How AI is shaping the future of interactive games

This article is part of a collaboration with iQ by Intel.

In the 2013 film Her, protagonist Theodore plays a videogame where he is surprised by a wild, swearing artificially intelligent cartoon character. The foul-mouthed little alien launches into a conversation with Theodore, remaining stubbornly unhelpful. Realizing it must be a test, Theodore curses back in a verbal brawl that ends with the alien showing him the way forward.

Her is science fiction, but that human-like interactive game featured in the movie may be closer to becoming real. Created by game designer David OReilly, the Alien Child game offers a glimpse into how artificial intelligence (AI) and machine learning could make games of the future more engaging and interactive than ever before.

The Suspect 1

“The most fascinating use of machine learning is where the AI learns about us, as well as learning about itself and the characters we write,” said Guy Gadney, director of The Suspect (2014), an interactive AI thriller. The Suspect used machine learning to put players in conversation with the fictional criminal mastermind Markus Winter. To save some of his hostages, players must use interrogation tactics to try and outwit him.

Similar to interacting with a chatbot, the experience makes players type responses to Winter, then the AI responds on-the-fly. Aiming to approximate the kind of wily, organic conversation seen in Her, Gadney’s use of machine learning technology adds an organic intensity and suspense. “We wanted to create surprise, which only happens when a machine steps out of common sense and presents a situation no one is expecting,” he said. “As humans, we communicate. It’s what makes something really believable.”

Traditional software is a set of strict rules that a machine follows to the letter. Usually, a computer just executes that chain of command, but machine learning allows the computer to discover the rules with time and experimentation. “Machine learning is defined as a class of programs where performance improves with time,” explained Pradeep Dubey, an Intel Fellow and Director of Parallel Computing Lab. “As the program crunches more data, it gets better and better.”

Machine learning and AI technologies open a world of creative possibilities

George Dolbier, IBM North America CTO of Interactive Media, describes machine learning as “a way of writing software with data rather than code.” “Software makes choices, perform actions based on statistics and change behavior based on new data,” he said. Because they are nimble, machine learning and AI technologies open a world of creative possibilities, according to Dolbier. It can be applied “to almost all aspects of the play experience in the future, whether deciding how to adjust difficulty and rewards for specific players, analyzing massive amounts of player data or creating entirely fictional personalities we can interact with,” he said.

Back in May, for example, YouTuber SethBling wrote a program called MarI/O that taught itself to play Super Mario World (1990). Unlike other AI, it started out with no prior directives but, like human players, learned to navigate the level through trial and error.

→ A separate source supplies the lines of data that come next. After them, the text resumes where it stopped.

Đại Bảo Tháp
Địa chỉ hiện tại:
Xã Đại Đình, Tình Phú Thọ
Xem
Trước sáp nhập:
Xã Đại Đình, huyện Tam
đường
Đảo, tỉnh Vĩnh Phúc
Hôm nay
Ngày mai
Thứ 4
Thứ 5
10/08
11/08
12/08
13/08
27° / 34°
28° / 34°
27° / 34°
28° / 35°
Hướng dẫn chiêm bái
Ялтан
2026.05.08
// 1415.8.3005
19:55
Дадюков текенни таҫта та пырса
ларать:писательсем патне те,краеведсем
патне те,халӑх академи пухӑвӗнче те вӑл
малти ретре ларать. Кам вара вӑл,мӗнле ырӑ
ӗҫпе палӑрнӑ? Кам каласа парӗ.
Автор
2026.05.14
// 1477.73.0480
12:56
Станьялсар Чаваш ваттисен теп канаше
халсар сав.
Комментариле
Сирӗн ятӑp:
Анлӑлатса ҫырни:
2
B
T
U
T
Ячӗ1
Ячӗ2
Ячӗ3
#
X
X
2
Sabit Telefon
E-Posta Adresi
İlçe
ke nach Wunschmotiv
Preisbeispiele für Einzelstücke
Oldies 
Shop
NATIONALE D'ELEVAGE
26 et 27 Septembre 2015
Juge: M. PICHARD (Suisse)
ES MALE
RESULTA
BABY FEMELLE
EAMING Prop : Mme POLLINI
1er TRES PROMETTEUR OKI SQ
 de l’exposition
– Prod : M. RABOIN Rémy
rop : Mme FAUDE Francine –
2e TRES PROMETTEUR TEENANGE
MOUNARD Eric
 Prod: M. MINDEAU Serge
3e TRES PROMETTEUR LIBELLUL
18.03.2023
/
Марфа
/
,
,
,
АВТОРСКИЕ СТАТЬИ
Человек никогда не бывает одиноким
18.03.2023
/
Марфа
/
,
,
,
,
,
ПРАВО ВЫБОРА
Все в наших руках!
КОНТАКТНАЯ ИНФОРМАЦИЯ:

MarI/O wasn’t necessarily “thinking” about how to beat the game. After each death, it repeated successes and randomly tried new things to replace failures. While approximating human faculties, MarI/O’s machine-like mentality became apparent through its hyper focus on reaching the end goal, ignoring the temptation of power-ups and coins along the way — something a human player likely wouldn’t do.

The Suspect 3

Machine learning may not be ready to fully replicate human behavior, but Gadney believes it can bring a more human element to the way people interact with technology. “As we grow up, we learn through experience and emotions,” he explained. “And if we can use machine learning to recreate that and put it into an interactive experience, then I think we’re on to something.” Machine learning carries The Suspect’s unique experience, but that doesn’t mean the game is writing itself or that the story is random. It was used in combination with other, more traditional forms of game design.

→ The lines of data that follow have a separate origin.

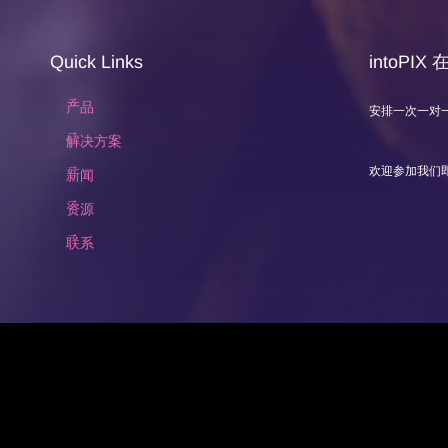
Quick Links
intoPIX
产品
安排一次一对
解决方案
欢迎参加我们
新闻
资源
联系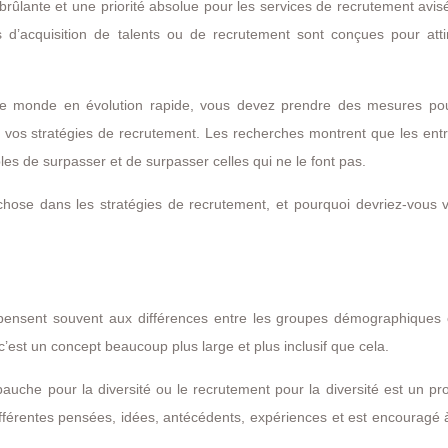
rûlante et une priorité absolue pour les services de recrutement avis
s d’acquisition de talents ou de recrutement sont conçues pour atti
 ce monde en évolution rapide, vous devez prendre des mesures po
de vos stratégies de recrutement. Les recherches montrent que les ent
bles de surpasser et de surpasser celles qui ne le font pas.
hose dans les stratégies de recrutement, et pourquoi devriez-vous 
ils pensent souvent aux différences entre les groupes démographique
 c’est un concept beaucoup plus large et plus inclusif que cela.
bauche pour la diversité ou le recrutement pour la diversité est un p
différentes pensées, idées, antécédents, expériences et est encouragé 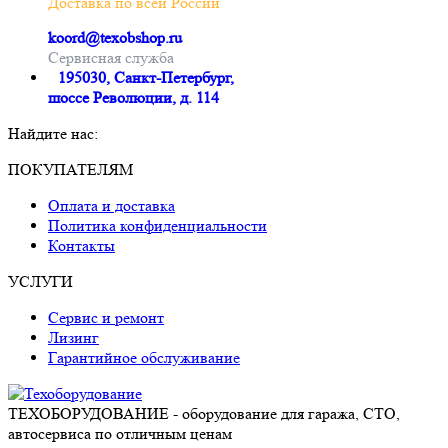
Доставка по всей России
koord@texobshop.ru
Сервисная служба
195030, Санкт-Петербург,
шоссе Революции, д. 114
Найдите нас:
Почта
Вконтакте
Whatsapp
Telegram
ПОКУПАТЕЛЯМ
page
page
page
page
Оплата и доставка
opens
opens
opens
opens
Политика конфиденциальности
in
in
in
in
Контакты
new
new
new
new
window
window
window
window
УСЛУГИ
Сервис и ремонт
Лизинг
Гарантийное обслуживание
ТЕХОБОРУДОВАНИЕ - оборудование для гаража, СТО,
автосервиса по отличным ценам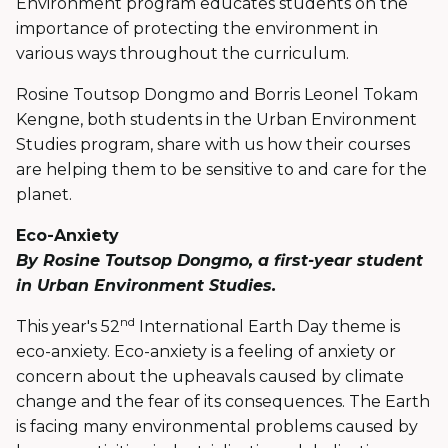
Environment program educates students on the
importance of protecting the environment in
various ways throughout the curriculum.
Rosine Toutsop Dongmo and Borris Leonel Tokam
Kengne, both students in the Urban Environment
Studies program, share with us how their courses
are helping them to be sensitive to and care for the
planet.
Eco-Anxiety
By Rosine Toutsop Dongmo, a first-year student
in Urban Environment Studies.
nd
This year's 52
International Earth Day theme is
eco-anxiety. Eco-anxiety is a feeling of anxiety or
concern about the upheavals caused by climate
change and the fear of its consequences. The Earth
is facing many environmental problems caused by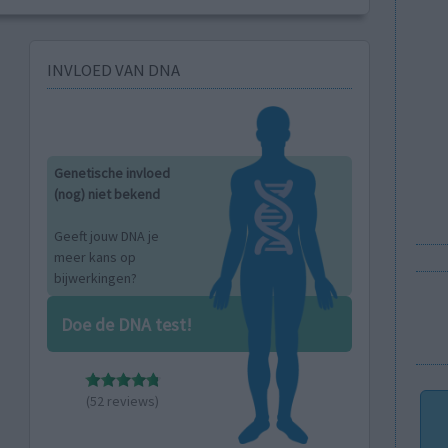
INVLOED VAN DNA
Genetische invloed
(nog) niet bekend
Geeft jouw DNA je
meer kans op
bijwerkingen?
Doe de DNA test!
(52 reviews)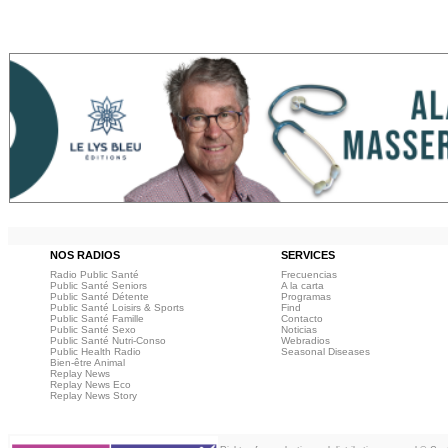
NOS RADIOS
SERVICES
Radio Public Santé
Frecuencias
Public Santé Seniors
A la carta
Public Santé Détente
Programas
Public Santé Loisirs & Sports
Find
Public Santé Famille
Contacto
Public Santé Sexo
Noticias
Public Santé Nutri-Conso
Webradios
Public Health Radio
Seasonal Diseases
Bien-être Animal
Replay News
Replay News Eco
Replay News Story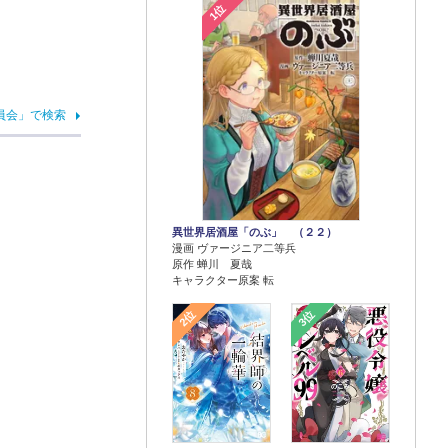
1位
員会」で検索
異世界居酒屋「のぶ」 （２２）
漫画 ヴァージニア二等兵
原作 蝉川 夏哉
キャラクター原案 転
2位
3位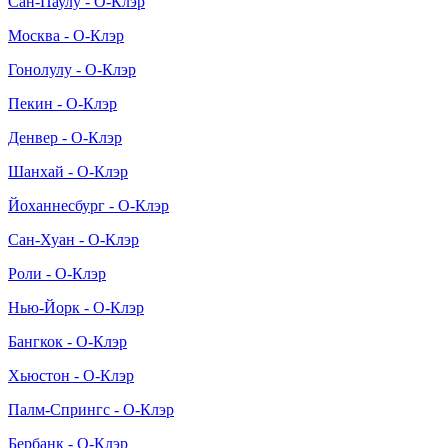
Сан-Паулу - О-Клэр
Москва - О-Клэр
Гонолулу - О-Клэр
Пекин - О-Клэр
Денвер - О-Клэр
Шанхай - О-Клэр
Йоханнесбург - О-Клэр
Сан-Хуан - О-Клэр
Роли - О-Клэр
Нью-Йорк - О-Клэр
Бангкок - О-Клэр
Хьюстон - О-Клэр
Палм-Спрингс - О-Клэр
Бербанк - О-Клэр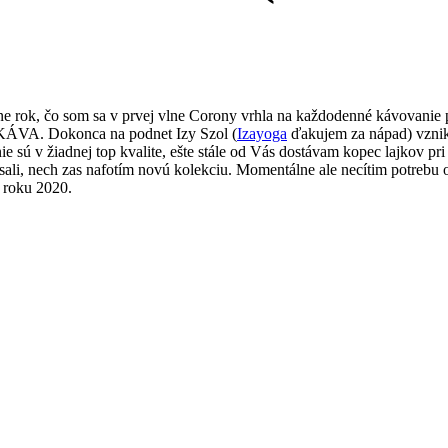
sne rok, čo som sa v prvej vlne Corony vrhla na každodenné kávovanie 
a KÁVA. Dokonca na podnet Izy Szol (
Izayoga
ďakujem za nápad) vznik
nie sú v žiadnej top kvalite, ešte stále od Vás dostávam kopec lajkov pr
ísali, nech zas nafotím novú kolekciu. Momentálne ale necítim potrebu
a roku 2020.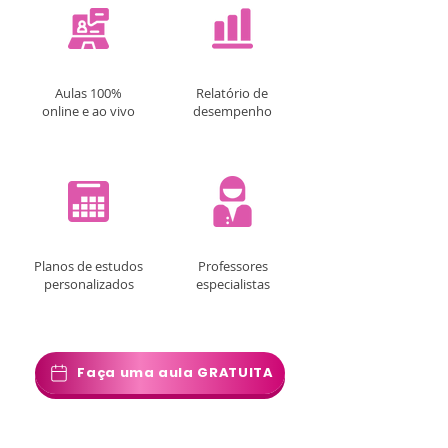
Aulas 100%
Relatório de
online e ao vivo
desempenho
Planos de estudos
Professores
personalizados
especialistas
Faça uma aula GRATUITA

Gandey said the best way to think about machine learning in game design right now is as another tool, like a paintbrush. It’s a tool that’s far from perfect. In March, Microsoft’s Twitter bot Tay was supposed to learn how to have a casual conversation with everyone who interacted with her. But after 24 hours of coordinated trolling, she ended up spewing hate speech and was shut down. This emphasized the need to balance freedom and pointed rulesets — like accounting for trolls in an online forum.

One day, machine learning may look as seamless and personal as the artificial intelligence envisioned in Her. Games are far from that right now, but a whole new world appears to open up when players are able to have conversations and build more organic relationships with AI, according to Alien Child creator David OReilly. Machines are giving human intelligence a run for the money, according to Dubey. “It’s not just a theory anymore,” he said. “In practice, machines have actually delivered better accuracy than sometimes the best human.”